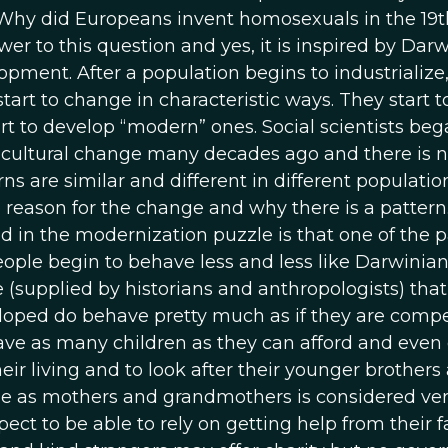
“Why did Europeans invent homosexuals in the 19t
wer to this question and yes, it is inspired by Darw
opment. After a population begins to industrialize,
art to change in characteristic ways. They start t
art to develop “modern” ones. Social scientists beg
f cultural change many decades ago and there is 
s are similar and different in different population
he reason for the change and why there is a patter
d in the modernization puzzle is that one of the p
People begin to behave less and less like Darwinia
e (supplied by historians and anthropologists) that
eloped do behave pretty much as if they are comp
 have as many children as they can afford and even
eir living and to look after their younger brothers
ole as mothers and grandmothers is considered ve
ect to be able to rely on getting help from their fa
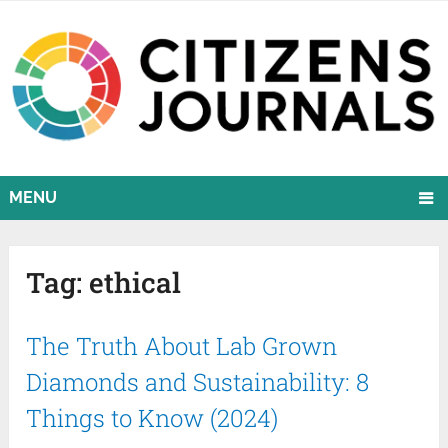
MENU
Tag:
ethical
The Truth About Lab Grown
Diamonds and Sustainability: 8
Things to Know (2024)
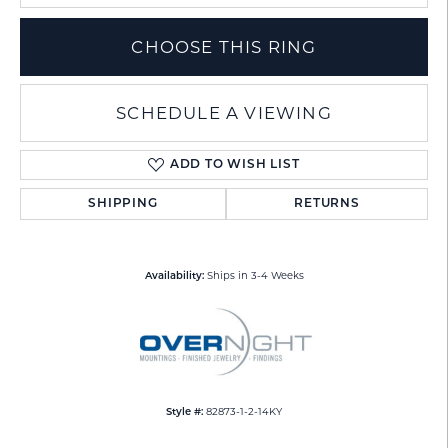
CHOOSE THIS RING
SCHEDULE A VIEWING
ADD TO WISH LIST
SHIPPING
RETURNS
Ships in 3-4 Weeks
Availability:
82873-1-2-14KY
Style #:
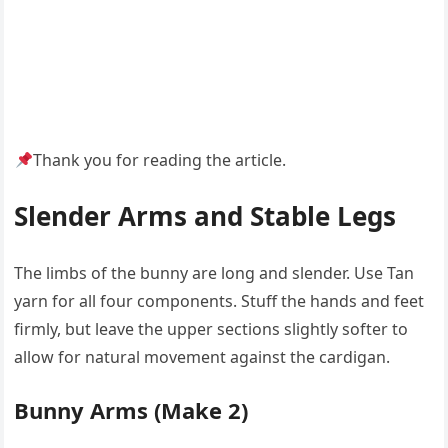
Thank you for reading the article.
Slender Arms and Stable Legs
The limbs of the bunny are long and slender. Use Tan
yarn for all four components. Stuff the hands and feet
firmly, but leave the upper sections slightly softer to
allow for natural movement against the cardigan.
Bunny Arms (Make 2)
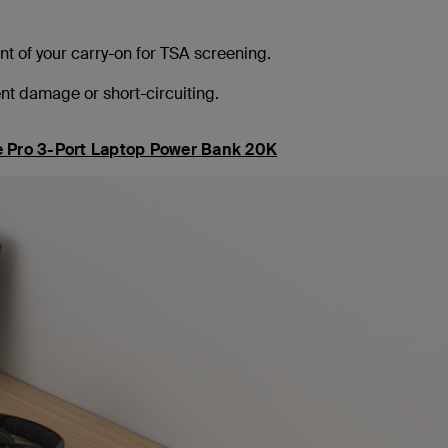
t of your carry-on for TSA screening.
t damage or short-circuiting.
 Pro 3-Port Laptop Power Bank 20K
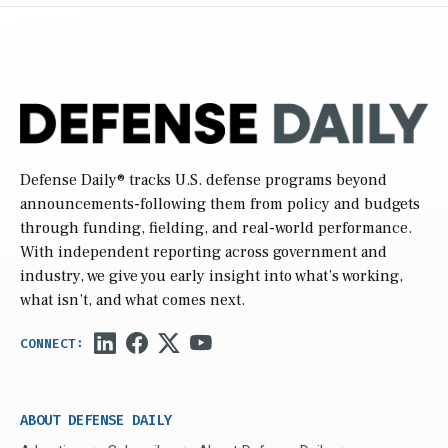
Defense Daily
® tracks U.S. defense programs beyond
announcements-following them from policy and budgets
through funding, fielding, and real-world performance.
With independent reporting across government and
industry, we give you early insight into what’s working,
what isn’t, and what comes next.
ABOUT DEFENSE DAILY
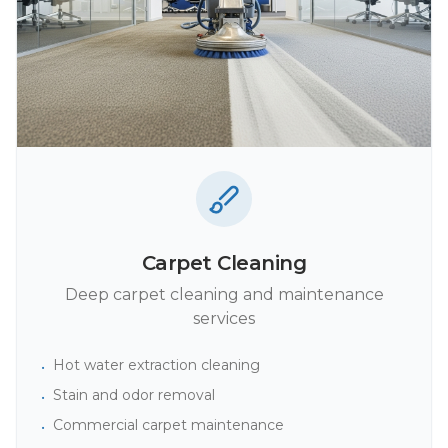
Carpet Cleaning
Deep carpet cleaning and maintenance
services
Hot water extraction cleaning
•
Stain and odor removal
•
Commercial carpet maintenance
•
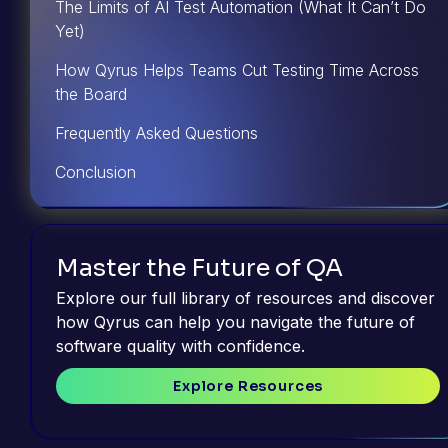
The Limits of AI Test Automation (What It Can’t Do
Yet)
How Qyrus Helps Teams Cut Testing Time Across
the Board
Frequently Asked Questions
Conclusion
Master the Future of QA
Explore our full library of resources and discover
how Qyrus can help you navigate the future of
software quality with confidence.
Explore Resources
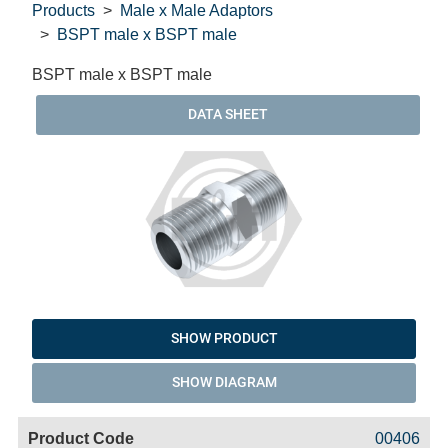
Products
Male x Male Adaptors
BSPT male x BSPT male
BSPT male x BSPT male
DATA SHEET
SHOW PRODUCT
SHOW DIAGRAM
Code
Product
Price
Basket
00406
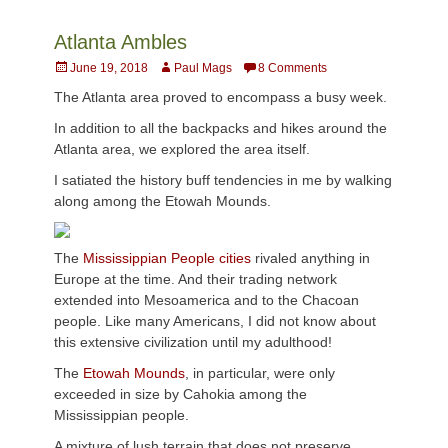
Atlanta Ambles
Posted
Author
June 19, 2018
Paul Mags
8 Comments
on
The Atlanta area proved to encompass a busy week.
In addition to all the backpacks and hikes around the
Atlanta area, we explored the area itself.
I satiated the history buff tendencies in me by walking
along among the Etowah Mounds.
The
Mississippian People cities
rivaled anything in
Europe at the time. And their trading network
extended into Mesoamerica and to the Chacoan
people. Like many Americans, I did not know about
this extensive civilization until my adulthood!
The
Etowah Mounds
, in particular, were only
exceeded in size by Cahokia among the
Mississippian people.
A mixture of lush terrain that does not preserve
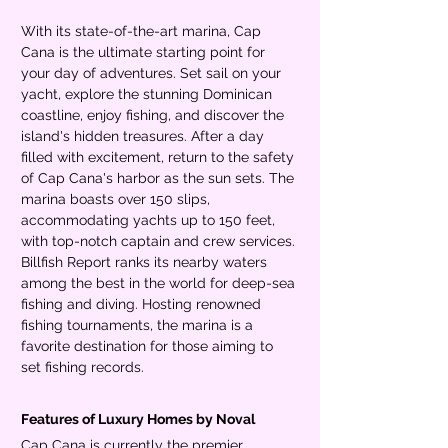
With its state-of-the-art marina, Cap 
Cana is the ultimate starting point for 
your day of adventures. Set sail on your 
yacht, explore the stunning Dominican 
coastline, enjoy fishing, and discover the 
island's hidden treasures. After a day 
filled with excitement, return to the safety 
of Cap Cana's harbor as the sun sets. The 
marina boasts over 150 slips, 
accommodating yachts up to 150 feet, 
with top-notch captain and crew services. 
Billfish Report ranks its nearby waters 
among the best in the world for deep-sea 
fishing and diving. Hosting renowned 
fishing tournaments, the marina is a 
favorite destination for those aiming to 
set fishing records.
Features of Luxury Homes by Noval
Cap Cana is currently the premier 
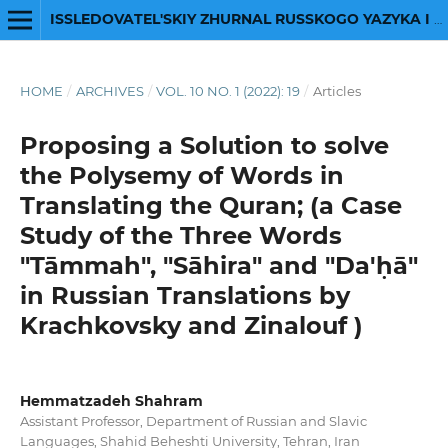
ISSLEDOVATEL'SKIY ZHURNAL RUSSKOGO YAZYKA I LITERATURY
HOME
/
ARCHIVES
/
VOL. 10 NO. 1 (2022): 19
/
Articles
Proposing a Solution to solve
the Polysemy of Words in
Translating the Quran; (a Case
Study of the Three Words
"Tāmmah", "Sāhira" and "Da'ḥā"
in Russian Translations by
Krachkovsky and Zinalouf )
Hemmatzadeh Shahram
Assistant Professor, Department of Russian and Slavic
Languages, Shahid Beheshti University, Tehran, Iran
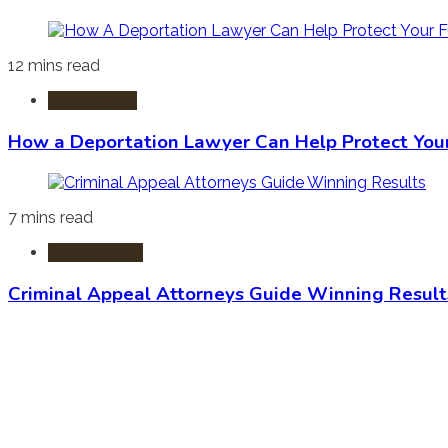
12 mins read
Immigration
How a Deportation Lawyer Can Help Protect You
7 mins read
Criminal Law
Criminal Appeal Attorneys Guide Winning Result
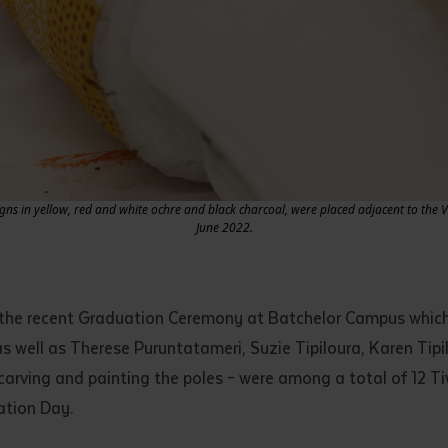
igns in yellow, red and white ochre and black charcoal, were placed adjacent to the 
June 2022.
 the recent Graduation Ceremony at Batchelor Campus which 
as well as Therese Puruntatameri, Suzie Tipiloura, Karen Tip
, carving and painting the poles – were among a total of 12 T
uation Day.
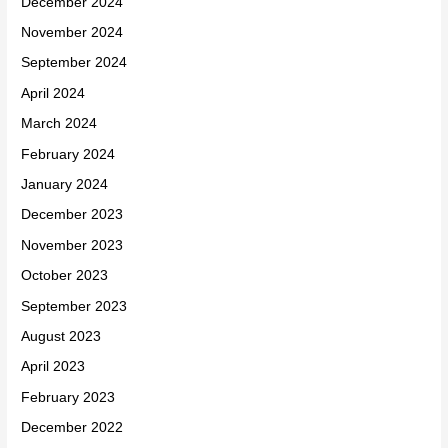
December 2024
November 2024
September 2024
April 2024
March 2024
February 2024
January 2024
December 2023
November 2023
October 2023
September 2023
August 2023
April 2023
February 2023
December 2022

ABOUT THIS EXERCISE: Please write out all the rows again, swapping every "2024" for "2025" and keeping everything else the same. Leave the pictures out of your answer.

RESULT OF THE EXERCISE:
“Why did Europeans invent homosexuals in the 19t
wer to this question and yes, it is inspired by Darw
opment. After a population begins to industrialize,
art to change in characteristic ways. They start t
art to develop “modern” ones. Social scientists beg
f cultural change many decades ago and there is 
s are similar and different in different population
he reason for the change and why there is a patter
d in the modernization puzzle is that one of the p
People begin to behave less and less like Darwinia
e (supplied by historians and anthropologists) that
eloped do behave pretty much as if they are comp
 have as many children as they can afford and even
eir living and to look after their younger brothers
ole as mothers and grandmothers is considered ve
ect to be able to rely on getting help from their fa
MENU
Tag:
ethical
The Truth About Lab Grown
Diamonds and Sustainability: 8
Things to Know (2025)
CHOOSE THIS RING
SCHEDULE A VIEWING
ADD TO WISH LIST
SHIPPING
RETURNS
Ships in 3-4 Weeks
Availability:
82873-1-2-14KY
Style #:
Thank you for reading the article.
Slender Arms and Stable Legs
The limbs of the bunny are long and slender. Use Tan
yarn for all four components. Stuff the hands and feet
firmly, but leave the upper sections slightly softer to
allow for natural movement against the cardigan.
Bunny Arms (Make 2)
t of your carry-on for TSA screening.
t damage or short-circuiting.
 Pro 3-Port Laptop Power Bank 20K
Defense Daily
® tracks U.S. defense programs beyond
announcements-following them from policy and budgets
through funding, fielding, and real-world performance.
With independent reporting across government and
industry, we give you early insight into what’s working,
what isn’t, and what comes next.
ABOUT DEFENSE DAILY
Carpet Cleaning
Deep carpet cleaning and maintenance
services
Hot water extraction cleaning
•
Stain and odor removal
•
Commercial carpet maintenance
•
The Limits of AI Test Automation (What It Can’t Do
Yet)
How Qyrus Helps Teams Cut Testing Time Across
the Board
Frequently Asked Questions
Conclusion
Master the Future of QA
Explore our full library of resources and discover
how Qyrus can help you navigate the future of
software quality with confidence.
Explore Resources
Products
Male x Male Adaptors
BSPT male x BSPT male
BSPT male x BSPT male
DATA SHEET
SHOW PRODUCT
SHOW DIAGRAM
Code
Product
Price
Basket
00406
Atlanta Ambles
Posted
Author
June 19, 2018
Paul Mags
8 Comments
on
The Atlanta area proved to encompass a busy week.
In addition to all the backpacks and hikes around the
Atlanta area, we explored the area itself.
I satiated the history buff tendencies in me by walking
along among the Etowah Mounds.
The
Mississippian People cities
rivaled anything in
Europe at the time. And their trading network
extended into Mesoamerica and to the Chacoan
people. Like many Americans, I did not know about
this extensive civilization until my adulthood!
The
Etowah Mounds
, in particular, were only
exceeded in size by Cahokia among the
Mississippian people.
A mixture of lush terrain that does not preserve
With its state-of-the-art marina, Cap 
Cana is the ultimate starting point for 
your day of adventures. Set sail on your 
yacht, explore the stunning Dominican 
coastline, enjoy fishing, and discover the 
island's hidden treasures. After a day 
filled with excitement, return to the safety 
of Cap Cana's harbor as the sun sets. The 
marina boasts over 150 slips, 
accommodating yachts up to 150 feet, 
with top-notch captain and crew services. 
Billfish Report ranks its nearby waters 
among the best in the world for deep-sea 
fishing and diving. Hosting renowned 
fishing tournaments, the marina is a 
favorite destination for those aiming to 
set fishing records.
Features of Luxury Homes by Noval
Cap Cana is currently the premier 
ISSLEDOVATEL'SKIY ZHURNAL RUSSKOGO YAZYKA I LITERATURY
HOME
/
ARCHIVES
/
VOL. 10 NO. 1 (2022): 19
/
Articles
Proposing a Solution to solve
the Polysemy of Words in
Translating the Quran; (a Case
Study of the Three Words
"Tāmmah", "Sāhira" and "Da'ḥā"
in Russian Translations by
Krachkovsky and Zinalouf )
Hemmatzadeh Shahram
Assistant Professor, Department of Russian and Slavic
Languages, Shahid Beheshti University, Tehran, Iran
12 mins read
Immigration
How a Deportation Lawyer Can Help Protect You
7 mins read
Criminal Law
Criminal Appeal Attorneys Guide Winning Result
igns in yellow, red and white ochre and black charcoal, were placed adjacent to the 
June 2022.
 the recent Graduation Ceremony at Batchelor Campus which 
as well as Therese Puruntatameri, Suzie Tipiloura, Karen Tip
, carving and painting the poles – were among a total of 12 T
uation Day.
December 2025
November 2025
September 2025
April 2025
March 2025
February 2025
January 2025
December 2023
November 2023
October 2023
September 2023
August 2023
April 2023
February 2023
December 2022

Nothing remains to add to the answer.